Swap "phylum" for "division" in the entries from the beginning through the line containing "scientific name: Colotis danae", and give those lines back with nothing else changed.
start Raw records
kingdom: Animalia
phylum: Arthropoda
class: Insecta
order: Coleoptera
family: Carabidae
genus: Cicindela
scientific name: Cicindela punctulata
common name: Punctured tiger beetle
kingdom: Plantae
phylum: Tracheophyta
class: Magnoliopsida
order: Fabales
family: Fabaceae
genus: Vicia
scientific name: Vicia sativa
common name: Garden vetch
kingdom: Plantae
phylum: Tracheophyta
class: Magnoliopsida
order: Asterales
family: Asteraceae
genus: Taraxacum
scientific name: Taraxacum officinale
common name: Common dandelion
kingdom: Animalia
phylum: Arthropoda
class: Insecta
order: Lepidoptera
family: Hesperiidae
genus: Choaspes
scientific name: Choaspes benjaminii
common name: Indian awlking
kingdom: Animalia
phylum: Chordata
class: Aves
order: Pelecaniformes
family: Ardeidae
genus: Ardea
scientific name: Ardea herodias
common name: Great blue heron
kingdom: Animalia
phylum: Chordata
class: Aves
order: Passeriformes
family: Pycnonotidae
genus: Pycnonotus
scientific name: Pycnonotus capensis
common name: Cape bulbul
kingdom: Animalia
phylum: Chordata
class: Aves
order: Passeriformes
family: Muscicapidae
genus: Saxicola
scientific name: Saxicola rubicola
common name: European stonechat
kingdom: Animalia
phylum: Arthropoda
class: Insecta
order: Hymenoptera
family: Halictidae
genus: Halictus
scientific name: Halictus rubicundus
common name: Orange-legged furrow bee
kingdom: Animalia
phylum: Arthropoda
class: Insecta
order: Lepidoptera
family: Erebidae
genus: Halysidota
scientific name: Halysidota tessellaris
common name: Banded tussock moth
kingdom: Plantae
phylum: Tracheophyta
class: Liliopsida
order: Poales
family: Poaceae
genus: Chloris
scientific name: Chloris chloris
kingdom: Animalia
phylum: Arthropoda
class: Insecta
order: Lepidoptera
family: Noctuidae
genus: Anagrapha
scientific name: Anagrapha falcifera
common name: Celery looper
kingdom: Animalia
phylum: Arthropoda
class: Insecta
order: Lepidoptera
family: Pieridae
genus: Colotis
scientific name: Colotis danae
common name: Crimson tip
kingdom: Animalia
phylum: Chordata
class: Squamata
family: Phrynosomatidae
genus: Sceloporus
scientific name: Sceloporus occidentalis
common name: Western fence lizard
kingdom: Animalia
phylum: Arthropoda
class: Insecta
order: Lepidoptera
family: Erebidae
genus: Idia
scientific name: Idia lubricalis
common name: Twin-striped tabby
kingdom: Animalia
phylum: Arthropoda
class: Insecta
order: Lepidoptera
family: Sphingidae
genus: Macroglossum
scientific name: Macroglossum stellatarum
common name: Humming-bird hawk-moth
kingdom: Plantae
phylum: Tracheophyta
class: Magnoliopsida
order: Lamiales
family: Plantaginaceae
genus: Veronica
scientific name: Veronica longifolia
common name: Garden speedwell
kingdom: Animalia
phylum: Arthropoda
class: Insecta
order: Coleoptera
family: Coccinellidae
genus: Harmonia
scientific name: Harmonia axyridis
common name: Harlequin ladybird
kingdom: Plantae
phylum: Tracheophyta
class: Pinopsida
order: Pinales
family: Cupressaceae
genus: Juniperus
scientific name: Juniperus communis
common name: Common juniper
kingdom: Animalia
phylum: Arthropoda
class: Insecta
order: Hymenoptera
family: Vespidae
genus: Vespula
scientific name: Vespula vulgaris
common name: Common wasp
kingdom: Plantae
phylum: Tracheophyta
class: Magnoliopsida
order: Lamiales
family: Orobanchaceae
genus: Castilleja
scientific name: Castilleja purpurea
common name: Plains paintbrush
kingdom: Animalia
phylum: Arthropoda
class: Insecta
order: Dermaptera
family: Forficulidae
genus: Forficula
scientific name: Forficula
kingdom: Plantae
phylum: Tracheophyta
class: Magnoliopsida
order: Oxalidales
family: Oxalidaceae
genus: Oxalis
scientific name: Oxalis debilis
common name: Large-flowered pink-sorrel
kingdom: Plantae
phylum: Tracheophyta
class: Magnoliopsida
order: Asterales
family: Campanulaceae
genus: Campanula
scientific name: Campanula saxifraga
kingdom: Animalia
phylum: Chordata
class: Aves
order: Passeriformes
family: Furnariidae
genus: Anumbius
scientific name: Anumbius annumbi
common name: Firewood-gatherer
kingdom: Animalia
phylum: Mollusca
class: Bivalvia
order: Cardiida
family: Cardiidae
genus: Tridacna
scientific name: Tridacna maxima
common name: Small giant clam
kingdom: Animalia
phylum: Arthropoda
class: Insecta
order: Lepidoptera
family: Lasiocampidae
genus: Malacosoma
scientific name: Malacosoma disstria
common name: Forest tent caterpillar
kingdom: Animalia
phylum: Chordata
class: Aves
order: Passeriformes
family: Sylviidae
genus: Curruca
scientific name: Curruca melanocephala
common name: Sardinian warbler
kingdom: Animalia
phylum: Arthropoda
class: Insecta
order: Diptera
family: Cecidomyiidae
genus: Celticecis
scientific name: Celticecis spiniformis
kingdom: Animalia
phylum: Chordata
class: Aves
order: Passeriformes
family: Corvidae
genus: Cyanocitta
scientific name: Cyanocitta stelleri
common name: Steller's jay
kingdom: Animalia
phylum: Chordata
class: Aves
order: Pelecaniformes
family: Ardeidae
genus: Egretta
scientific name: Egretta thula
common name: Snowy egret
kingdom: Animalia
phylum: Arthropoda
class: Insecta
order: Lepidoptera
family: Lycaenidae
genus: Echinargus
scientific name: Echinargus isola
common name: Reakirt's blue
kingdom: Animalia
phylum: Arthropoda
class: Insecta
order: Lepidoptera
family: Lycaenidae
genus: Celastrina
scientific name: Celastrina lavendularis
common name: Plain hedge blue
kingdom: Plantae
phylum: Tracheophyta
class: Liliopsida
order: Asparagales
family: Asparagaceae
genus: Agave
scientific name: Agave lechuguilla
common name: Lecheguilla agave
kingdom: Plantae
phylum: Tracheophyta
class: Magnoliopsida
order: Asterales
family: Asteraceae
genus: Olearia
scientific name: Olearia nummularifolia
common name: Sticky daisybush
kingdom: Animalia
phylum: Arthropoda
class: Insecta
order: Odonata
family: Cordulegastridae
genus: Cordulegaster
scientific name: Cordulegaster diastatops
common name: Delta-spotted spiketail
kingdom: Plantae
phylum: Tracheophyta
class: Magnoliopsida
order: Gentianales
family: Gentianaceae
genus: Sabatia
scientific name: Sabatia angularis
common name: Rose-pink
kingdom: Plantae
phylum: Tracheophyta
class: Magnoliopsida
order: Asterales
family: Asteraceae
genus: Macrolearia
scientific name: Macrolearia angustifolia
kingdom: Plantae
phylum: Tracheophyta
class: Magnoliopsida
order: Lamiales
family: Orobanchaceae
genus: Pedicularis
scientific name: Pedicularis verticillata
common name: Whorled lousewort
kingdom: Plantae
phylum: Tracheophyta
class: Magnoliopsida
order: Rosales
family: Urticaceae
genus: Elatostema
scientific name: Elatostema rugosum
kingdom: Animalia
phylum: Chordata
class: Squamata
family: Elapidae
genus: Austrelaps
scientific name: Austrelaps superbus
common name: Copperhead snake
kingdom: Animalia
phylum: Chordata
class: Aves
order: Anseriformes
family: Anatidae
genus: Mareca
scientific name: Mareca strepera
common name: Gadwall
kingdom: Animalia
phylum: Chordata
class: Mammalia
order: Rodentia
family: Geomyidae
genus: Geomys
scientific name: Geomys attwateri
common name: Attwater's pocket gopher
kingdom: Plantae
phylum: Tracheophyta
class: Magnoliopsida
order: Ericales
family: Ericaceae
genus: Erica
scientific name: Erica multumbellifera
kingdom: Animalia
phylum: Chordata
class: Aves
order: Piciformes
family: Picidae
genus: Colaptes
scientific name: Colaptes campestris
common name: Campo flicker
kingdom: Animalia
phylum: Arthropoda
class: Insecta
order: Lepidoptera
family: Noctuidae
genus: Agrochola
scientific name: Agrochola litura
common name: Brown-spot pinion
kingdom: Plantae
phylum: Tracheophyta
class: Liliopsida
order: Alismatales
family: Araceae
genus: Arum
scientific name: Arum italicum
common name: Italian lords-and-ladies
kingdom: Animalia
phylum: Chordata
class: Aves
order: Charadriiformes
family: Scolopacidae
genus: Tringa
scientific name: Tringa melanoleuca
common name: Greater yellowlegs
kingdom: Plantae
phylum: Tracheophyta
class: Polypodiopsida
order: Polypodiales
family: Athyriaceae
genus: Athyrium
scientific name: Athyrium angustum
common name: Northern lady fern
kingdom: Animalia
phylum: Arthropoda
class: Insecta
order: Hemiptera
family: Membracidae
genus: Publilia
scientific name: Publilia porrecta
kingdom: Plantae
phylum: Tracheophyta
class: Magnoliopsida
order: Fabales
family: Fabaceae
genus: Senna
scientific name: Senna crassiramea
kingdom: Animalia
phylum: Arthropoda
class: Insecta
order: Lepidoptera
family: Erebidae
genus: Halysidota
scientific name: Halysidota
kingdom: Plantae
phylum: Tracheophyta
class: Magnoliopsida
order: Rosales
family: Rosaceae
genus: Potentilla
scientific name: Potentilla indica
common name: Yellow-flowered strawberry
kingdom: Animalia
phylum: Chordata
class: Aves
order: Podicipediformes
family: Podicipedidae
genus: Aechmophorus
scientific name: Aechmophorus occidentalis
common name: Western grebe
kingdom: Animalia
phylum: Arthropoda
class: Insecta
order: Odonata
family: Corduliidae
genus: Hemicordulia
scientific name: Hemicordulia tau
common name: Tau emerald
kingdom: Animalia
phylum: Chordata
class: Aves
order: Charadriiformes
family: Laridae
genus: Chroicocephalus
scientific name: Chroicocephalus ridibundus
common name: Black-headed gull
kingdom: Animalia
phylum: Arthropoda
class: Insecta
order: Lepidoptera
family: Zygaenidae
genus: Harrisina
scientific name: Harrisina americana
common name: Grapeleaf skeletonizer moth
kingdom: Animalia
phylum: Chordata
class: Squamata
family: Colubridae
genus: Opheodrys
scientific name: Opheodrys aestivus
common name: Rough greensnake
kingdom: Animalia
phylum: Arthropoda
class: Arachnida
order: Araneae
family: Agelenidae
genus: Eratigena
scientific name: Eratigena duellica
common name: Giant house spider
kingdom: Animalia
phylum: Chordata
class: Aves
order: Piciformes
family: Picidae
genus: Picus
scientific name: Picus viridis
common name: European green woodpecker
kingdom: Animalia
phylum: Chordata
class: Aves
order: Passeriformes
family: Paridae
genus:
end Raw records
Result below:
kingdom: Animalia
division: Arthropoda
class: Insecta
order: Coleoptera
family: Carabidae
genus: Cicindela
scientific name: Cicindela punctulata
common name: Punctured tiger beetle
kingdom: Plantae
division: Tracheophyta
class: Magnoliopsida
order: Fabales
family: Fabaceae
genus: Vicia
scientific name: Vicia sativa
common name: Garden vetch
kingdom: Plantae
division: Tracheophyta
class: Magnoliopsida
order: Asterales
family: Asteraceae
genus: Taraxacum
scientific name: Taraxacum officinale
common name: Common dandelion
kingdom: Animalia
division: Arthropoda
class: Insecta
order: Lepidoptera
family: Hesperiidae
genus: Choaspes
scientific name: Choaspes benjaminii
common name: Indian awlking
kingdom: Animalia
division: Chordata
class: Aves
order: Pelecaniformes
family: Ardeidae
genus: Ardea
scientific name: Ardea herodias
common name: Great blue heron
kingdom: Animalia
division: Chordata
class: Aves
order: Passeriformes
family: Pycnonotidae
genus: Pycnonotus
scientific name: Pycnonotus capensis
common name: Cape bulbul
kingdom: Animalia
division: Chordata
class: Aves
order: Passeriformes
family: Muscicapidae
genus: Saxicola
scientific name: Saxicola rubicola
common name: European stonechat
kingdom: Animalia
division: Arthropoda
class: Insecta
order: Hymenoptera
family: Halictidae
genus: Halictus
scientific name: Halictus rubicundus
common name: Orange-legged furrow bee
kingdom: Animalia
division: Arthropoda
class: Insecta
order: Lepidoptera
family: Erebidae
genus: Halysidota
scientific name: Halysidota tessellaris
common name: Banded tussock moth
kingdom: Plantae
division: Tracheophyta
class: Liliopsida
order: Poales
family: Poaceae
genus: Chloris
scientific name: Chloris chloris
kingdom: Animalia
division: Arthropoda
class: Insecta
order: Lepidoptera
family: Noctuidae
genus: Anagrapha
scientific name: Anagrapha falcifera
common name: Celery looper
kingdom: Animalia
division: Arthropoda
class: Insecta
order: Lepidoptera
family: Pieridae
genus: Colotis
scientific name: Colotis danae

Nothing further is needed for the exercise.